---------- 本文 ----------

また、本実施形態では、導光シート3の第2の面3c上に黒インクによる印刷パターン12を形成している。LED3端部近傍から漏れ出る光を低減するという観点では、第1の面3b上に印刷パターンを設けることも考えられるが、両者の間では、キー部配置の設計上、デザイン上の制約で大きな差が生じる。図4を参照して、この点について説明する。図4(a)は、本実施形態(第2の面3c上に印刷パターン12を形成)の構成を示すものであり、図4(b)は、比較例(第1の面3b上に印刷パターン12を形成)の構成を示すものである。図示するように、本実施形態は、比較例よりも導光シート3の「有効長さ」が長いことがわかる。導光シート3の「有効長さ」とは、導光シート3内に導かれた光が第1の面3bから射出可能な領域の長さを指し、言い換えると、キー部7を照明可能な領域の長さと言え、この長さが長いほど、キー部7を配置可能な領域が広がることになる。よって、比較例と比較すると、本実施形態では、より広い範囲にキー部7を配置することができるので、キー部配置の設計上、デザイン上の制約を緩和することが可能になる。
(輝度均一性について)
本実施形態によれば、LED2近傍に配置されたキー部7が他のキー部7と比較して極端に光り過ぎるといった現象を抑制できる。また、第2の面3c上に形成される黒インクの印刷パターン12は、導光シート3の端部近傍(リフレクター9のエッジ部)から漏れ出る光の光路上にのみ形成されるものであるので、キー部7を照明するための他の光(例えば図1(b)のL1、L2)には何ら影響はなく、LED2から離れたキー部7であっても十分な光量で照明することができる。よって、キー基板8に配置されている複数のキー部7をほぼ均一な輝度で照明することができ、「輝度均一性」の要求を満たすことが可能になる。
(生産効率、製造コストについて)
本実施形態では、導光シート3の第2の面3cに光散乱加工としての白色ドット3aが印刷されている。この場合、導光シート3の同一面(第2の面3c)に白色ドット3a、及び黒インクによる印刷パターン12がインクジェットによって印刷されることになるので、製造過程では、同一の製造機器(印刷機器)を使用して、同一面に白色ドット3aと黒インク印刷パターン12とを同一工程内で印刷することができ、生産効率の向上、製造コストの低減につながる。また、白色ドット3、及び印刷パターン12は、導光シート3に位置精度良く印刷される必要があるが、本実施形態では同一工程内でこれらを印刷する
ことができるので、煩雑な位置合わせ作業を必要とせずに、これらの位置精度を上げることができる。また、光散乱加工として第1の面3bに3次元形状加工を施す場合も、製造過程において、3次元形状加工を施しつつ、第2の面3cに黒インクの印刷パターン12を印刷することは可能であるので、生産効率を向上させ、製造コストを低減させることができる。

---------- データ抜粋 ----------

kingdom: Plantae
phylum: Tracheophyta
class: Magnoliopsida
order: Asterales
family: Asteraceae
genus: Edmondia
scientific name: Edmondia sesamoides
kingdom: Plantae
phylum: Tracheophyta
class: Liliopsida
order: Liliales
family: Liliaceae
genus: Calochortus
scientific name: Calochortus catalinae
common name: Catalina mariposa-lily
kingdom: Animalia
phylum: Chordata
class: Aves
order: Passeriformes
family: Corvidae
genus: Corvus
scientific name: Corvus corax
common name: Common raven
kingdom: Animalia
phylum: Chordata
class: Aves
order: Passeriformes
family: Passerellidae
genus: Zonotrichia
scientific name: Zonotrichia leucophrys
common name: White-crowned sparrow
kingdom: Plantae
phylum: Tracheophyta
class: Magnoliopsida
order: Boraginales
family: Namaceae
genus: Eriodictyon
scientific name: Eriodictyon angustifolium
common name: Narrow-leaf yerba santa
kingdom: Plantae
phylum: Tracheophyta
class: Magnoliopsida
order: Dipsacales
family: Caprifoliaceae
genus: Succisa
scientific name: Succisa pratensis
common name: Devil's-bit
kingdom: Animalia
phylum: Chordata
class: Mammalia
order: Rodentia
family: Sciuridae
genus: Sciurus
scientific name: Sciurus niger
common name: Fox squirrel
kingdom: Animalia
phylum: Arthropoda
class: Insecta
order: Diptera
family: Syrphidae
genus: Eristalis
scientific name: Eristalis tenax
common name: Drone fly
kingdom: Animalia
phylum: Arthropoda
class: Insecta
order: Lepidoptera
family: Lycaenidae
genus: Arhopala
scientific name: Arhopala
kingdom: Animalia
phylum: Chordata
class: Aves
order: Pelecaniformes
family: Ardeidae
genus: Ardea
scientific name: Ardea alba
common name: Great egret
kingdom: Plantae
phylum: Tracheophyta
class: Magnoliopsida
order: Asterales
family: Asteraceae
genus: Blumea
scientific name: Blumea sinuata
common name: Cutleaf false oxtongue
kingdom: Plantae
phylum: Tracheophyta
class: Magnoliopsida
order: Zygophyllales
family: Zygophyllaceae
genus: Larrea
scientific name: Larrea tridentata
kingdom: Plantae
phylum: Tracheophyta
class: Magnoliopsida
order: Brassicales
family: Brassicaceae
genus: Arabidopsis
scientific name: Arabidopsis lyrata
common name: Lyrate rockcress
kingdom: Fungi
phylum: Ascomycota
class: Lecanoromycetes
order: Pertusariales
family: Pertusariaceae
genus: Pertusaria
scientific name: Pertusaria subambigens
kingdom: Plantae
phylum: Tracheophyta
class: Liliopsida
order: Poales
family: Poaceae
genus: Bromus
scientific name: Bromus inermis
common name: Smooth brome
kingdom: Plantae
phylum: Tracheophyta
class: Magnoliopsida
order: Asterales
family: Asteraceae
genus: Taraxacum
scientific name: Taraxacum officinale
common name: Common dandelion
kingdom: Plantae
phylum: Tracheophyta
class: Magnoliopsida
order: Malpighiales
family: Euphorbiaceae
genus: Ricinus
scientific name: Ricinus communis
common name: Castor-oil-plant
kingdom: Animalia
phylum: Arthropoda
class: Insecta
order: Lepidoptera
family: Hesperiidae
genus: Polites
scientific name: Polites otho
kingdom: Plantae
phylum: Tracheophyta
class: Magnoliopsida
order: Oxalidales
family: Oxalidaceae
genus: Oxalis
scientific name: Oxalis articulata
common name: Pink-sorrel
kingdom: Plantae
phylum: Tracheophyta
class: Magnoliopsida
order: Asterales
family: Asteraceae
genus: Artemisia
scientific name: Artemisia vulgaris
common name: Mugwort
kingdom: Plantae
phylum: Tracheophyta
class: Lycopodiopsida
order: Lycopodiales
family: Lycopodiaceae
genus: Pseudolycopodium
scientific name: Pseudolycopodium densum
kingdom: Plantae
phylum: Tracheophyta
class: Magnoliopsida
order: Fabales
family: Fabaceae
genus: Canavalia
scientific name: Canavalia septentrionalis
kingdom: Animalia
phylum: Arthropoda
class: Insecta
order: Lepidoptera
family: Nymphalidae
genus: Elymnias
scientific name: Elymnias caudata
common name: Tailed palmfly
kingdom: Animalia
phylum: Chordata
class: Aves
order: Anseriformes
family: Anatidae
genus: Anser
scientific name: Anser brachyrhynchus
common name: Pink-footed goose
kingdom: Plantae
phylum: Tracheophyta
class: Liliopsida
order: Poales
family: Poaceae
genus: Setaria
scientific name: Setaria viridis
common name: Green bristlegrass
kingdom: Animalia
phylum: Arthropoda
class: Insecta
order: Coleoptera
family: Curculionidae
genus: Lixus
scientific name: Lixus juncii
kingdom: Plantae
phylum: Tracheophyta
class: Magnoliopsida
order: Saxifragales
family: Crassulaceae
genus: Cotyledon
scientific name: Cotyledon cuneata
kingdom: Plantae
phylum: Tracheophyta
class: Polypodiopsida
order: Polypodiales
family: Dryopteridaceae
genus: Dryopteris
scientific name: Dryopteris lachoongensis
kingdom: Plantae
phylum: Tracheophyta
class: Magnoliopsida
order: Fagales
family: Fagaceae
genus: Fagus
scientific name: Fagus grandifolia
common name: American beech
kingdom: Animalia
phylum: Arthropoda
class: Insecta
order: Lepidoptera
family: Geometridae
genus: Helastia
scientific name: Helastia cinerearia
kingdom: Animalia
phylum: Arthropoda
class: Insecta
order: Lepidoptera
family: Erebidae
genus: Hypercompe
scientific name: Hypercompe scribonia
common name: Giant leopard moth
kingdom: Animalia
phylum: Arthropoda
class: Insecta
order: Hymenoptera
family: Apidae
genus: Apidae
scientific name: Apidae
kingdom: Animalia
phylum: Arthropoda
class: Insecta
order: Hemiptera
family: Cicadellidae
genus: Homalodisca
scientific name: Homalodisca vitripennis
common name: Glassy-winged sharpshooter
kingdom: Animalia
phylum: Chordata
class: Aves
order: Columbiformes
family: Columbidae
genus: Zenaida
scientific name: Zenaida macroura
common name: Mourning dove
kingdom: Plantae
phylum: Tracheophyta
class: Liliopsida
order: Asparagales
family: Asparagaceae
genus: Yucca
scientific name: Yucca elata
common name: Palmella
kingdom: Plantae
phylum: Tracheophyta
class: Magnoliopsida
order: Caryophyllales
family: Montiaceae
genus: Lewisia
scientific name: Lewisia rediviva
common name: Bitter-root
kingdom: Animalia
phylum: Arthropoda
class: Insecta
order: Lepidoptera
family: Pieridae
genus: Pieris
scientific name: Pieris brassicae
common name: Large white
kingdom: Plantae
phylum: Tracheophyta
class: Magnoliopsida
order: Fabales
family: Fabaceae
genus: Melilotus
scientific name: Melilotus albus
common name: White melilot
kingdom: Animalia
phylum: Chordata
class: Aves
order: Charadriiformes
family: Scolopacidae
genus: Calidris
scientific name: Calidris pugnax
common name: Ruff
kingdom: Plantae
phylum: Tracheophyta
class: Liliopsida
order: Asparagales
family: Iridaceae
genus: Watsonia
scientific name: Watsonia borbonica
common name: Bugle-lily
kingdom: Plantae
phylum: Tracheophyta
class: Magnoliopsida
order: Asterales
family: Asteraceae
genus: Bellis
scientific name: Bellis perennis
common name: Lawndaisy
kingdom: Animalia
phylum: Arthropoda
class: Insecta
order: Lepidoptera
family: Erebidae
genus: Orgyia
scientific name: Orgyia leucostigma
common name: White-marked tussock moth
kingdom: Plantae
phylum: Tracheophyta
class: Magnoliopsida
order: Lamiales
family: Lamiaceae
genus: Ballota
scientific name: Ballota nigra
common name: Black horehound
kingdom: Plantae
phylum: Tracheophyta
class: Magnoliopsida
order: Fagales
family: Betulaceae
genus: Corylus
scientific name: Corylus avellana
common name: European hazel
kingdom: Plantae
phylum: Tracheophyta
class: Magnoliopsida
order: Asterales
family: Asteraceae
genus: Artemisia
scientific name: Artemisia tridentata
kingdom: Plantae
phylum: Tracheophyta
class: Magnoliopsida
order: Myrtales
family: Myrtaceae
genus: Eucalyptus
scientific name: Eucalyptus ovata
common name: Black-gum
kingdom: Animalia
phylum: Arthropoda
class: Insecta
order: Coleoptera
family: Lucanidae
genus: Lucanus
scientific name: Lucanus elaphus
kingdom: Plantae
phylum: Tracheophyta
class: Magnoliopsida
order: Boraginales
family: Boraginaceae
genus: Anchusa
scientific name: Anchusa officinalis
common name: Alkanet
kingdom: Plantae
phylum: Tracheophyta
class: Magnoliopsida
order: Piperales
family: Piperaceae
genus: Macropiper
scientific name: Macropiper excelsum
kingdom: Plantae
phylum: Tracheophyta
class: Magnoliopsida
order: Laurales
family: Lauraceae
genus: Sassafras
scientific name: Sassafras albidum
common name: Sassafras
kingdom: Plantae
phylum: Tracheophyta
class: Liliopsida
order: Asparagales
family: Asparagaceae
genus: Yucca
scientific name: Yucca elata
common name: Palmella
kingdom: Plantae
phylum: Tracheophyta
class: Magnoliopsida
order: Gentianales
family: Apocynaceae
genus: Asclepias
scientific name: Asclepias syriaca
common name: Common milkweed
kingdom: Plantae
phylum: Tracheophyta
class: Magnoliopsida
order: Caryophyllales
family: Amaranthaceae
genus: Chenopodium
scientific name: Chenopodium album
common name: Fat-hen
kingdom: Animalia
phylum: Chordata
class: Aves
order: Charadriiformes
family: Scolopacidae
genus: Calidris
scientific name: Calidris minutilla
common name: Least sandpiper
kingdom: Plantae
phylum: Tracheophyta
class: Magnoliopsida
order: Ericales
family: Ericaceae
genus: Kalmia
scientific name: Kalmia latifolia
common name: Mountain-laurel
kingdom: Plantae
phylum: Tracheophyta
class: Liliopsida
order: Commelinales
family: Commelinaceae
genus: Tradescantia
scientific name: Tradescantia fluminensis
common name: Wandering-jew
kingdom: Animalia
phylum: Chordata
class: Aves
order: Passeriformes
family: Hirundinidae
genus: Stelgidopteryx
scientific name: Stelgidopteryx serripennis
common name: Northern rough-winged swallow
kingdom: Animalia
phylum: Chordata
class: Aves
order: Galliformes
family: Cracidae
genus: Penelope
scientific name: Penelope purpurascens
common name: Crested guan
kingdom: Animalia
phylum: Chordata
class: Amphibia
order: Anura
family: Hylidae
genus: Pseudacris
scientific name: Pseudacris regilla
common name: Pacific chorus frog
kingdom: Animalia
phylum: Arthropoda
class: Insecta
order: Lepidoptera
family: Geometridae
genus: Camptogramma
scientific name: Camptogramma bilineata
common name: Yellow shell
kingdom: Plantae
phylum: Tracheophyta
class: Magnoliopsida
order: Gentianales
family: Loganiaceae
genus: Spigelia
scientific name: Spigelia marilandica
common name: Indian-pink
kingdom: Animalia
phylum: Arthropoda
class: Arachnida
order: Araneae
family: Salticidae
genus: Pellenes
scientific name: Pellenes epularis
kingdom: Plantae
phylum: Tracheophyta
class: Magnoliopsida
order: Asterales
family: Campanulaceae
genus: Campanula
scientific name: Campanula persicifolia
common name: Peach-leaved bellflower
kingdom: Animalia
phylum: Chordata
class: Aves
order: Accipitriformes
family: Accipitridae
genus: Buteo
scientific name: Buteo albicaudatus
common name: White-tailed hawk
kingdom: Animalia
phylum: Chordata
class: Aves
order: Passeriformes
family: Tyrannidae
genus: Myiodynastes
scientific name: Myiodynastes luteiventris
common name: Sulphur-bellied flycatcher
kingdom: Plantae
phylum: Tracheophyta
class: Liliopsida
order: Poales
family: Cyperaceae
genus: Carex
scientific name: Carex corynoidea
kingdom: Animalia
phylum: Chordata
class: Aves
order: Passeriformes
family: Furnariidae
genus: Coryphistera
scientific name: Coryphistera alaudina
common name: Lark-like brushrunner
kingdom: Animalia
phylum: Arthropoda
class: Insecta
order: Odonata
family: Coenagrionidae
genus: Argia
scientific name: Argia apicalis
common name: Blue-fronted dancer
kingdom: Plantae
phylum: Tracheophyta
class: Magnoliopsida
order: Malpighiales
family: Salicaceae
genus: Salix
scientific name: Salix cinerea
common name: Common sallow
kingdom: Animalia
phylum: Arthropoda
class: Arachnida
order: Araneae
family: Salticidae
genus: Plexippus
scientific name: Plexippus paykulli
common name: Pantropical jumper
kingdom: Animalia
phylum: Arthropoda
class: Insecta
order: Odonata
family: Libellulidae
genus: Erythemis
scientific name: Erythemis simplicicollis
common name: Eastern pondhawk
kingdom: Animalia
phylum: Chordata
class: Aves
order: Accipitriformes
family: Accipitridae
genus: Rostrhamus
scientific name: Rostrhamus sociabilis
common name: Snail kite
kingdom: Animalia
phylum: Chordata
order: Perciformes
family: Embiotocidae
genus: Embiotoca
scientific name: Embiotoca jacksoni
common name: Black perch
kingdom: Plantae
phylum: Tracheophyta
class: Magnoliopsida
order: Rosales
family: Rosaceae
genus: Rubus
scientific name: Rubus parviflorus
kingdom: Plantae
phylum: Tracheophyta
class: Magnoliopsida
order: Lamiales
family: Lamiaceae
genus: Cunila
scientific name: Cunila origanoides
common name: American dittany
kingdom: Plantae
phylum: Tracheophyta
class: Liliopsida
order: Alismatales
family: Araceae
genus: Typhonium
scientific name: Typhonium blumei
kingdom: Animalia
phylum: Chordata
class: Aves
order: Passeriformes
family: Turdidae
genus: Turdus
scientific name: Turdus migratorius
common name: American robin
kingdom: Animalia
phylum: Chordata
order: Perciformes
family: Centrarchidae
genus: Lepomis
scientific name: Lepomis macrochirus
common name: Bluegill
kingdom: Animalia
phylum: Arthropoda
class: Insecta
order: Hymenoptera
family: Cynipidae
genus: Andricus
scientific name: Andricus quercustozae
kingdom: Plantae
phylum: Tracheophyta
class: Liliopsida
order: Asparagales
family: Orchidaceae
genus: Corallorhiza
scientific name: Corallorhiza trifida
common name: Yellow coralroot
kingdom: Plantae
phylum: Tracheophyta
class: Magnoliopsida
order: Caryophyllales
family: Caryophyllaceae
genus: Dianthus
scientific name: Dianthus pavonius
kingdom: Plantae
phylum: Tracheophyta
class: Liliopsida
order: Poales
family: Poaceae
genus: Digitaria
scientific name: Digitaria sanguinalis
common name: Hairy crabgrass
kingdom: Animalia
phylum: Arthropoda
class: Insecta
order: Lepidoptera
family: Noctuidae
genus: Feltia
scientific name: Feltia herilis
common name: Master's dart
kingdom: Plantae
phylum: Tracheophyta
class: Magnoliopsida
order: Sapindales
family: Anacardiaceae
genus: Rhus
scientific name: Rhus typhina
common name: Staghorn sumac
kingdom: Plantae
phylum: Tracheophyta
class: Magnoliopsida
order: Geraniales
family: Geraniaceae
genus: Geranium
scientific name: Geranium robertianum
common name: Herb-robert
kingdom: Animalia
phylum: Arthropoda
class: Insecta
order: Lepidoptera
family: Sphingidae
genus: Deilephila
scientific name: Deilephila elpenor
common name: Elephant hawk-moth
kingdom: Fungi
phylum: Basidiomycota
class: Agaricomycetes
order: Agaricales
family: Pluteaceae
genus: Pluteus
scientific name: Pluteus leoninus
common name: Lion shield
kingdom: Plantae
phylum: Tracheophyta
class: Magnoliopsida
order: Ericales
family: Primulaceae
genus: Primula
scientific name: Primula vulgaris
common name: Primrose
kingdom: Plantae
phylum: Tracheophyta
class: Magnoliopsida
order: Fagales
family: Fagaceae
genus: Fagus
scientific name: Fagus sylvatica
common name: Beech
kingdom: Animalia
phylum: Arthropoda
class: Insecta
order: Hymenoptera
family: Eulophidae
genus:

----------

## 作業内容
1 > 本文で参照符号が付されている部材は何ですか。面と光は除き、名称を符号とともにすべて挙げてください。
2 > 本文のうち、「(輝度均一性について)」から始まり「(生産効率、製造コストについて)」で終わる部分を一字一句そのまま書き写してください。

## 回答
1 > 導光シート3、LED2、キー部7、キー基板8、リフレクター9、印刷パターン12、白色ドット3a

2 >
(輝度均一性について)
本実施形態によれば、LED2近傍に配置されたキー部7が他のキー部7と比較して極端に光り過ぎるといった現象を抑制できる。また、第2の面3c上に形成される黒インクの印刷パターン12は、導光シート3の端部近傍(リフレクター9のエッジ部)から漏れ出る光の光路上にのみ形成されるものであるので、キー部7を照明するための他の光(例えば図1(b)のL1、L2)には何ら影響はなく、LED2から離れたキー部7であっても十分な光量で照明することができる。よって、キー基板8に配置されている複数のキー部7をほぼ均一な輝度で照明することができ、「輝度均一性」の要求を満たすことが可能になる。
(生産効率、製造コストについて)